[Collection entries]
• • •

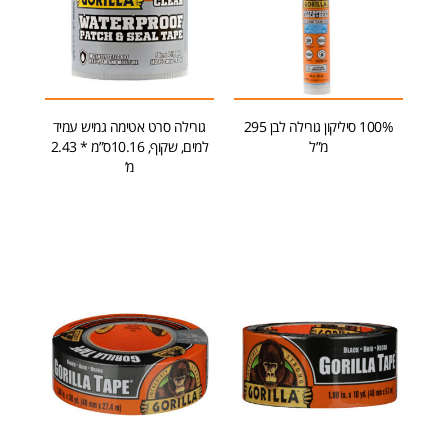
100% סיליקון גורילה לבן 295
גורילה סרט אטימה גמיש עמיד
מ”ל
למים, שקוף, 10.16ס”מ * 2.43
מ’
הוספה לסל
הוספה לסל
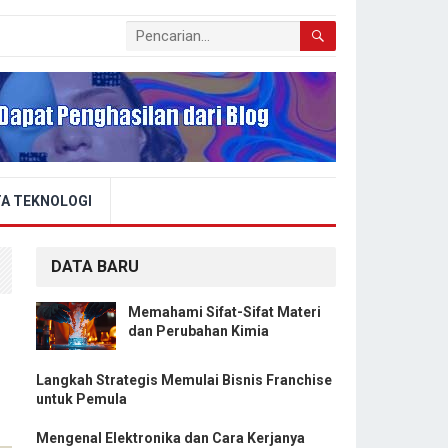
A TEKNOLOGI
DATA BARU
Memahami Sifat-Sifat Materi
dan Perubahan Kimia
Langkah Strategis Memulai Bisnis Franchise
untuk Pemula
Mengenal Elektronika dan Cara Kerjanya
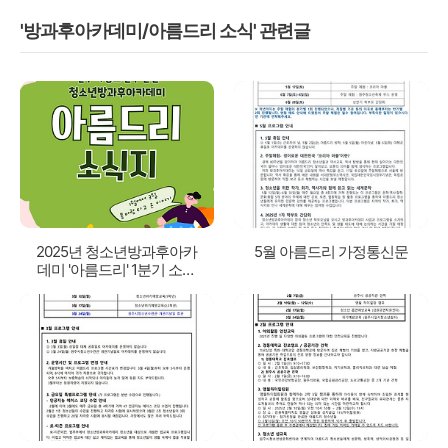
'방과후아카데미/아름드리 소식' 관련글
2025년 청소년방과후아카
5월 아름드리 가정통신문
데미 '아름드리' 1분기 소식
지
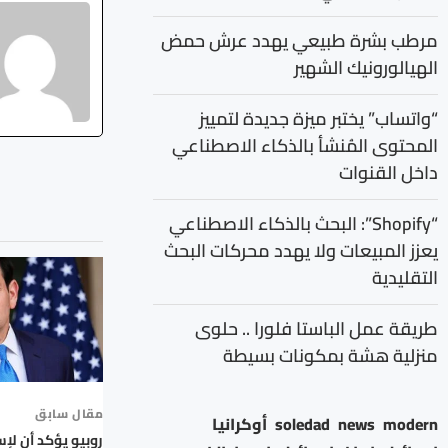
مرطب بشرة طبيعي يهدد عرش حمض
الهيالورونيك الشهير
“واتساب” يختبر ميزة جديدة لتمييز
المحتوى المُنشأ بالذكاء الاصطناعي
داخل القنوات
“Shopify”: البحث بالذكاء الاصطناعي
يعزز المبيعات ولا يهدد محركات البحث
التقليدية
طريقة عمل الباستا فلورا .. حلوى
منزلية هشة بمكونات بسيطة
مقال سابق
modern
news
soledad
أوكرانيا
روبيو يؤكد أن لإس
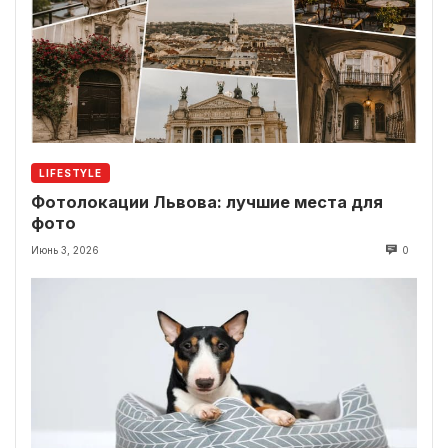
LIFESTYLE
Фотолокации Львова: лучшие места для
фото
Июнь 3, 2026
0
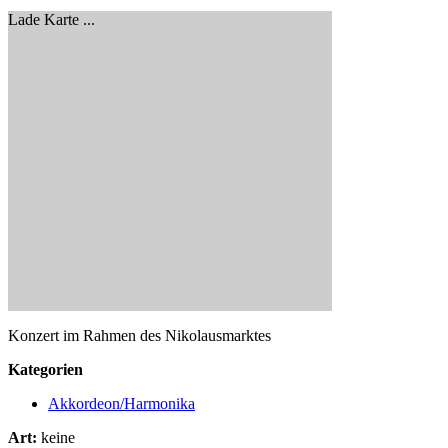
Lade Karte ...
Konzert im Rahmen des Nikolausmarktes
Kategorien
Akkordeon/Harmonika
Art:
keine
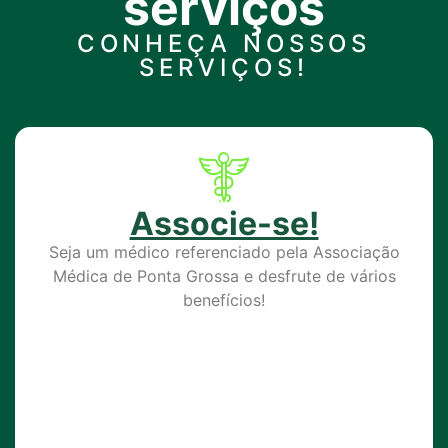
serviços
CONHEÇA NOSSOS
SERVIÇOS!
Associe-se!
Seja um médico referenciado pela Associação
Médica de Ponta Grossa e desfrute de vários
benefícios!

• • •

Task description: Rewrite the lines from the one containing "Lade Karte ..." through the end of the rows above, both included, as a JSON list of strings with one string per line and blank lines dropped. Leave the pictures out.

Solution below:
[
  "Lade Karte ...",
  "Konzert im Rahmen des Nikolausmarktes",
  "Kategorien",
  "Akkordeon/Harmonika",
  "Art:",
  "keine",
  "serviços",
  "CONHEÇA NOSSOS",
  "SERVIÇOS!",
  "Associe-se!",
  "Seja um médico referenciado pela Associação",
  "Médica de Ponta Grossa e desfrute de vários",
  "benefícios!"
]